State Coastal Regulations

The State of Michigan has several regulatory programs for Great Lakes shorelines, as described below. The basis for many of these programs is the Natural Resources and Environmental Protection Act (Act 451 of 1994). Coastal-related rules, administered by the Department of Environment, Great Lakes and Energy (EGLE), are found in the following parts:

  • Part 303, Wetlands Protection
  • Part 323, Shorelands Protection and Management
  • Part 325, Great Lakes Submerged Lands
  • Part 353, Sand Dunes Protection and Management
  • Part 31, Water Resource Protection, and the National Flood Insurance Program

Wetlands provide habitat, flood control, groundwater recharging, erosion prevention, and can even treat pollution. In order to protect them, EGLE requires a permit and mitigation (and sometimes replacement) in order to disturb any of the following wetlands:

Connected to one of the Great Lakes or Lake St. Clair.
Located within 1,000 feet of one of the Great Lakes or Lake St. Clair.
Connected to an inland lake, pond, river, or stream.
Located within 500 feet of an inland lake, pond, river or stream.
More than 5 acres in size.
Additionally, some particularly important Great Lakes wetlands have an extra layer of protection under the “Environmental Areas” program, which has a very high bar to be approved for a permit.

>> Wetlands Program website

Shorelands Protection - High Risk Erosion Areas
Construction in High Risk Erosion Areas along the Great Lakes requires a joint permit from the Michigan Department of Environmental Quality and the Army Corps of Engineers. Required setbacks are measured from the “Erosion Hazard Line,” not the Ordinary High Water Mark as with other regulations.
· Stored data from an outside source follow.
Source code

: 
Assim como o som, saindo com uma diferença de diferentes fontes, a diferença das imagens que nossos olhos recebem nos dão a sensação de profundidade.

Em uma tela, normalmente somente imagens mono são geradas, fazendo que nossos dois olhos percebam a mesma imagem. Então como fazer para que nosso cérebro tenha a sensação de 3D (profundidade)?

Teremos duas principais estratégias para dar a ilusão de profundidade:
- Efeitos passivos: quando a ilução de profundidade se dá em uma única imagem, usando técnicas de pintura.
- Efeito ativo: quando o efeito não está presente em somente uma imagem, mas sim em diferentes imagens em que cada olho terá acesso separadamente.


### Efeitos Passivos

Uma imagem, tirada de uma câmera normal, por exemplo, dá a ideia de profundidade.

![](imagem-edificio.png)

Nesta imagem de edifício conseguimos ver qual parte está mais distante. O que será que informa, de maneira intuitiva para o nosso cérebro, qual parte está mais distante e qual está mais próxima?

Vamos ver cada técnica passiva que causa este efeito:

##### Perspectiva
Smaller structures are permitted to be closer to the line than larger structures, and septic systems have very large required setbacks.

>> High Risk Erosion Program website

Great Lakes Submerged Lands
The Great Lakes Submerged Lands Program regulates construction activities along 3,288 miles of Great Lakes shoreline and over 38,000 square miles of Great Lakes bottomlands. Typical projects regulated include filling, dredging, and structural alterations lakeward of the EOHWM. Most shore armoring structures such as seawalls, revetments, sandbags, and groins are regulated under this program, which have major implications for coastal resilience planning.

>> Submerged Lands website

Sand Dunes Protection - Critical Dunes
The Critical Dunes program protects about 29% of Michigan’s dunes. When originally adopted in 1989, it had extremely stringent standards, including prohibiting construction on the lakeward side of dunes. In 2012, the standards were relaxed, although the dunes are still protected in many ways.

>> Critical Dunes Program website

Water Resources Protection - Flood Hazard Management
The State of Michigan's Floodplain Regulatory Authority requires that a permit be obtained prior to any alteration or occupation of the 100-year floodplain of a river, stream or drain with a drainage area that is 2 square miles or greater.

>> Flood Hazard Management website

The Joint Permit Application (JPA) is for construction activities where the land meets the water covering permit requirements derived from state and federal rules and regulations. The JPA operates under three-tiers of permitting categories for regulated activities under NRPEPA Parts 301, 303, and 325. Additional categories also exist for floodplains under the authority of Part 31.